The political shenanigans went to the 11th hour as Tsipras held out as long as possible to save face, but in the end he had to buckle despite his vow to the electorate.
Then he resigned as prime minister leaving a political vacuum in Athens.
Another Greek election
Now the people have gone to the polls again and voted Tsipras and his Syriza party back into power.
The result was a surprise as an outpouring of revenge voting against Syriza was expected.
The Greek election is not the only tricky poll the Eurozone faces before the end of the year.
Next up this weekend is an election in Catalonia, Spain.
Spain under pressure
Catalonians are turning the vote into a referendum for independence and the pro-independence coalition is expected to win hands down, putting pressure on the national government.
Then, Spain faces a national election in December, which is expected to the People’s Party or Socialist Party. The outcome is uncertain, but although Spain has benefitted from a Eurozone bail out, the economic is much different to Greek austerity.

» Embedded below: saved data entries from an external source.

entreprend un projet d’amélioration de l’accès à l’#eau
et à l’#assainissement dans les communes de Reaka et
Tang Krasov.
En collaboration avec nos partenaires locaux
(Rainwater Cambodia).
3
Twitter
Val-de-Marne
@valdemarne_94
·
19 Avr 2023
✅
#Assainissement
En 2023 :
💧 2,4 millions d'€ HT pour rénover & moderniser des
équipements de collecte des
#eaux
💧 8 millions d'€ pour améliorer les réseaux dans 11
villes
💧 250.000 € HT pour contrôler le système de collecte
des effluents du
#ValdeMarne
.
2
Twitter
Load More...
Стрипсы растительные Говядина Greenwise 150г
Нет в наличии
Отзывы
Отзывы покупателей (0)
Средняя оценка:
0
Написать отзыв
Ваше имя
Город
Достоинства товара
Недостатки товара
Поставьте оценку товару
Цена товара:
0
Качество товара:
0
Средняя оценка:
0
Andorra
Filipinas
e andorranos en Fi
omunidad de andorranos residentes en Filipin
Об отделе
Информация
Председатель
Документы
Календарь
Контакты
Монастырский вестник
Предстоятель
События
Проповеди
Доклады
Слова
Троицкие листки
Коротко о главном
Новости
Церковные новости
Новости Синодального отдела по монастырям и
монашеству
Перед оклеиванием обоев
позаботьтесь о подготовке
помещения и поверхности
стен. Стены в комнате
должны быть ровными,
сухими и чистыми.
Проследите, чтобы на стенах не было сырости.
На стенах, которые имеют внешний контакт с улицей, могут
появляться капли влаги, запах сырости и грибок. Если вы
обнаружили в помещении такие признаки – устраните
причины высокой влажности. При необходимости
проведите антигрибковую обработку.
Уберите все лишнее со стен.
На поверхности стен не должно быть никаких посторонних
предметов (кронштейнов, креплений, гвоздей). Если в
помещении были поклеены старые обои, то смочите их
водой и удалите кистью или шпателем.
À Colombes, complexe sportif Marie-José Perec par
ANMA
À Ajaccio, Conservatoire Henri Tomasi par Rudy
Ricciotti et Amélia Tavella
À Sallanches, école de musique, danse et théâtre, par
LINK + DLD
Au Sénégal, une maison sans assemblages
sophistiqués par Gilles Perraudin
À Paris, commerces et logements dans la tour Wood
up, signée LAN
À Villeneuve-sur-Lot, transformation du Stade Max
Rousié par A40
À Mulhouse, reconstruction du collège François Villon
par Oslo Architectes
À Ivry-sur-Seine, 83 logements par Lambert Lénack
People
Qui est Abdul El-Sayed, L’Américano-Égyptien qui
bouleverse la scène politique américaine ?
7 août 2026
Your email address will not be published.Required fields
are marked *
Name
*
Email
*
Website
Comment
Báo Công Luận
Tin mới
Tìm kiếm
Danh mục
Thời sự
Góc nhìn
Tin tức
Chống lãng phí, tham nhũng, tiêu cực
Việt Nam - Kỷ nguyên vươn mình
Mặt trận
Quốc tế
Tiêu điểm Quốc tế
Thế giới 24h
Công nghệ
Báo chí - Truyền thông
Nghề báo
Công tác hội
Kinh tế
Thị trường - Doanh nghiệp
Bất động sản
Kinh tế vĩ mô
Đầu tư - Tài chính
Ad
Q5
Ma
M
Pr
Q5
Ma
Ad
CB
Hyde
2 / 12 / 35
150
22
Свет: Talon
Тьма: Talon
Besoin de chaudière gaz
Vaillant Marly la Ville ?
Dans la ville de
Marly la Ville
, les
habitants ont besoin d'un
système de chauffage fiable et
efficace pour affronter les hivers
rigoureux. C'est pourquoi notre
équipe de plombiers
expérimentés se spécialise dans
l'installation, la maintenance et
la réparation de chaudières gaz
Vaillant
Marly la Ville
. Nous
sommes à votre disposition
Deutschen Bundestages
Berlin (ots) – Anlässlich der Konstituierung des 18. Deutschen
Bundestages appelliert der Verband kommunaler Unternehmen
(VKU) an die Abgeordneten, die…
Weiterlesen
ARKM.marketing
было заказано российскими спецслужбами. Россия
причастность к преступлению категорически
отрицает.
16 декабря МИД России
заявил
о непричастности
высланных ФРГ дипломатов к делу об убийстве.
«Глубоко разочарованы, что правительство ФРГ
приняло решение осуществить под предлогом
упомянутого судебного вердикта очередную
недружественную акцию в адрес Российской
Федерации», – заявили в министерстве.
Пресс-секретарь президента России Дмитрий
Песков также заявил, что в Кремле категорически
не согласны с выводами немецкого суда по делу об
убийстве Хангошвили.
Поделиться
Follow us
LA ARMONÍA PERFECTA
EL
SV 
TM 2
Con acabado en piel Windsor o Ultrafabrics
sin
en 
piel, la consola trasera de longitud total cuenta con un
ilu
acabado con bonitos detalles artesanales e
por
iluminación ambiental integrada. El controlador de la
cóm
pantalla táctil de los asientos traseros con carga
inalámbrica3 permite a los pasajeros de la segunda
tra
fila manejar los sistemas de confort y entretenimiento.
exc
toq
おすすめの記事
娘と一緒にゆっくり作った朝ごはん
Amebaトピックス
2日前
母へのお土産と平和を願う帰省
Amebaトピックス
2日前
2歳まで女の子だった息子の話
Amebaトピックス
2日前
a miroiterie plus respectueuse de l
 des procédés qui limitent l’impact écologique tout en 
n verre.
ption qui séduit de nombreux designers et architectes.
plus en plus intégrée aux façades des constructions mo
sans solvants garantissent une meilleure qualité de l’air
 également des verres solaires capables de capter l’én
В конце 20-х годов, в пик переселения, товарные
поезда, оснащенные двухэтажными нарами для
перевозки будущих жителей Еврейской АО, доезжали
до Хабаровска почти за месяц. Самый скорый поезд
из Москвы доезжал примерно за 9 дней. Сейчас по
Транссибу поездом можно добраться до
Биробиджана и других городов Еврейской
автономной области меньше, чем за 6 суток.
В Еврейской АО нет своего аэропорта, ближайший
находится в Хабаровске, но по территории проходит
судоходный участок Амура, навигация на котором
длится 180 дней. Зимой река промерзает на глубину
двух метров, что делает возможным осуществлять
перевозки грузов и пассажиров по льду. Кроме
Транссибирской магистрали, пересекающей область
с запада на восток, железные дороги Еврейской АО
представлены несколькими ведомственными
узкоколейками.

Spain has one of Europe’s fastest growing economies and the dark days of austerity look to well behind the country.
Some smaller parties challenged in local elections earlier in the year, so a coalition of some kind towards the left or centre is not an unlikely outcome.
Portugal goes to the polls
Another bail out country heading for the hustings is Portugal.
Politics in Portugal are steady despite tough austerity measures imposed in 2011 under bail out terms.
The Socialist Party is a nose ahead of the ruling Social Democrats in the polls, but the vote early in October is not expected to ruffle the economy or the smooth flow of state business.
With such a narrow gap in the popularity polls so close to election day, a minority led coalition is possible, but the Social Democrats remain popular and could well win another term.